In the spring of 1932, Rudi again sat at the National Laboratory of Psychical Research. Out of twenty-seven séances, eighteen were negative. His powers appeared to be on the wane. Nevertheless Osty's infra-red experiments were successfully duplicated and a number of distinguished scientists were convinced of the reality of the phenomena.
As, however, an automatic photograph taken in the twenty-fifth sitting apparently revealed (as disclosed a year later in Price's report An Account of Some Further Experiments with Rudi Schneider ), there was an arm free behind Rudi when both his hands were supposed to be controlled by the sitter in front. Price concluded that "it will be necessary for previous investigators to revise their findings."
Both this conclusion and its basis were subjected to vigorous attack by Professor Fraser-Harris (Light, March 17, 1933). He gave his unqualified testimony to the genuineness of the medium. Several members of the laboratory's council resigned to protest the report.
Strong exception to Price's methods was also taken by Osty in an offprint from the Revue Metapsychique, April 1933, L'Etrange Conduit de M. Harry Price. It has also been suggested that Price misinterpreted or deliberately falsified this photograph.
In October-December 1932, Rudi gave 27 sittings in London to Lord Charles Hope's research group. According to the report in Proceedings of the SPR (vol. 41, p. 131): "On the whole, the phenomena noted were weaker and less frequent than those reported as having taken place with the same medium elsewhere, but the results obtained go far to support the claims put forward by Dr. Osty in his report." Replying to Price's allegation of trickery, Lord Charles Hope stated in a special section of the report:
"I submit that neither the evidence Mr.
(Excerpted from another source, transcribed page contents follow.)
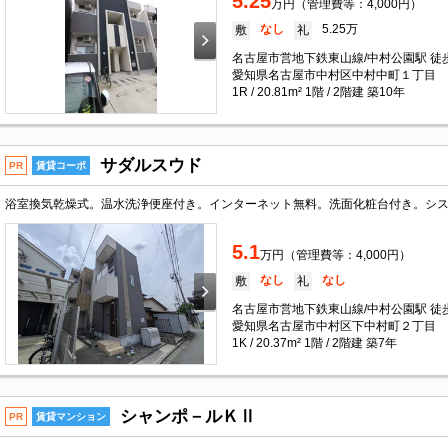
5.25
万円（管理費等：4,000円）
なし
5.25万
敷
礼
名古屋市営地下鉄東山線/中村公園駅 徒
愛知県名古屋市中村区中村中町１丁目
1R / 20.81m² 1階 / 2階建 築10年
サダルスウド
PR
賃貸コーポ
浴室換気乾燥式。温水洗浄便座付き。インターネット無料。洗面化粧台付き。シ
5.1
万円（管理費等：4,000円）
なし
なし
敷
礼
名古屋市営地下鉄東山線/中村公園駅 徒歩
愛知県名古屋市中村区下中村町２丁目
1K / 20.37m² 1階 / 2階建 築7年
シャンポ－ルＫⅡ
PR
賃貸マンション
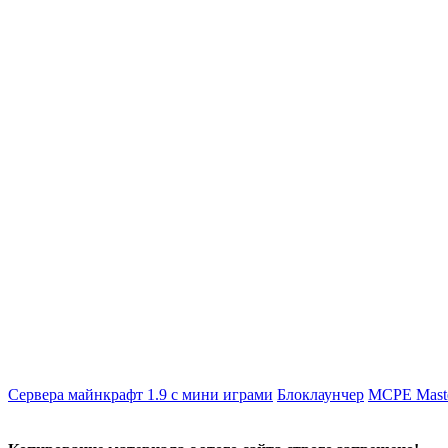
Сервера майнкрафт 1.9 с мини играми
Блоклаунчер
MCPE Mast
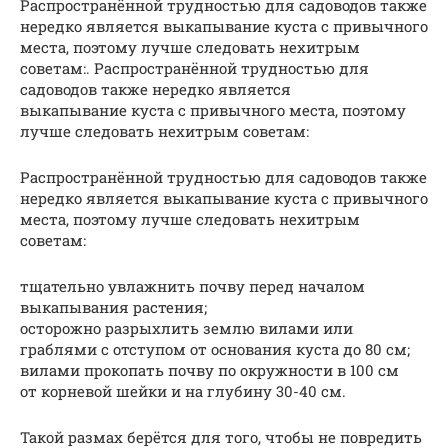
Распространённой трудностью для садоводов также
нередко является выкапывание куста с привычного
места, поэтому лучше следовать нехитрым
советам:. Распространённой трудностью для
садоводов также нередко является
выкапывание куста с привычного места, поэтому
лучше следовать нехитрым советам:
Распространённой трудностью для садоводов также
нередко является выкапывание куста с привычного
места, поэтому лучше следовать нехитрым
советам:
тщательно увлажнить почву перед началом
выкапывания растения;
осторожно разрыхлить землю вилами или
граблями с отступом от основания куста до 80 см;
вилами прокопать почву по окружности в 100 см
от корневой шейки и на глубину 30-40 см.
Такой размах берётся для того, чтобы не повредить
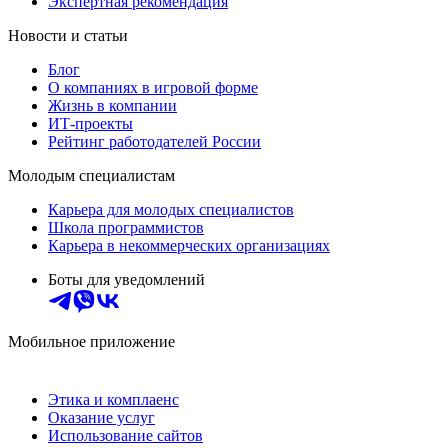
Экспертная рекомендация
Новости и статьи
Блог
О компаниях в игровой форме
Жизнь в компании
ИТ-проекты
Рейтинг работодателей России
Молодым специалистам
Карьера для молодых специалистов
Школа программистов
Карьера в некоммерческих организациях
Боты для уведомлений
Мобильное приложение
Этика и комплаенс
Оказание услуг
Использование сайтов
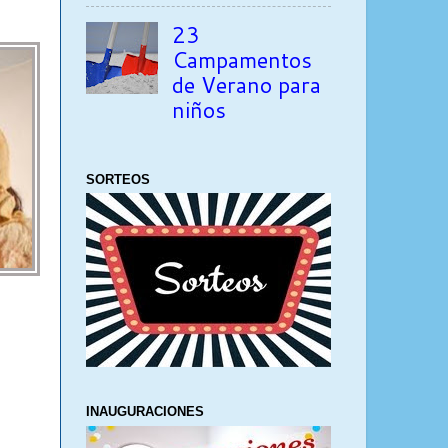
23
Campamentos
de Verano para
niños
SORTEOS
INAUGURACIONES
Price adduces nor his method of presentation is such as to make his charges count for anything against a medium with Rudi's record. What does emerge damaged from Mr. Price's report is his own reputation as controller, conductor of investigations and critic."
In an addendum, Theodore Besterman stated: "Quite apart from other and important considertions, Mr. Price's report appears to me to be in itself quite worthless as an exposure. It can have no effect on Rudi Schneider's standing."
The next development was Bulletin V of the National Laboratory of Psychical Research (Rudi Schneider, the Vienna Experimentsof Professors Meyer and Przibram ). This referred to sittings in 1924. The theories of fraud there advanced, however, had been dealt with earlier in Schrenck-Notzing's posthumous Die Phenomene des Mediums Rudi Schneider (December 1932) and by Osty in his book. The rest of the Bulletin was devoted to answering the criticism that Osty and others levelled against Price.
Meanwhile, Willi Schneider had retired from mediumship much earlier, after the sittings with Schrenck-Notzing. His psychic talents had waned, and he transferred his attention to studying dentistry. He died in 1971. Rudi gave up mediumship, married, and became an automobile mechanic, eventually owning a garage. He died April 28, 1957, at Weyer, Austria.
Berger, Arthur S., and Joyce Berger. The Encyclopedia of Parapsychology and Psychical Research. New York: Paragon House, 1991.
Gregory, Anita. The Strange Case of Rudi Schneider. Metuchen, N.J.: Scarecrow Press, 1985.
Hall, Trevor H. Search for Harry Price. London: Duckworth, 1978.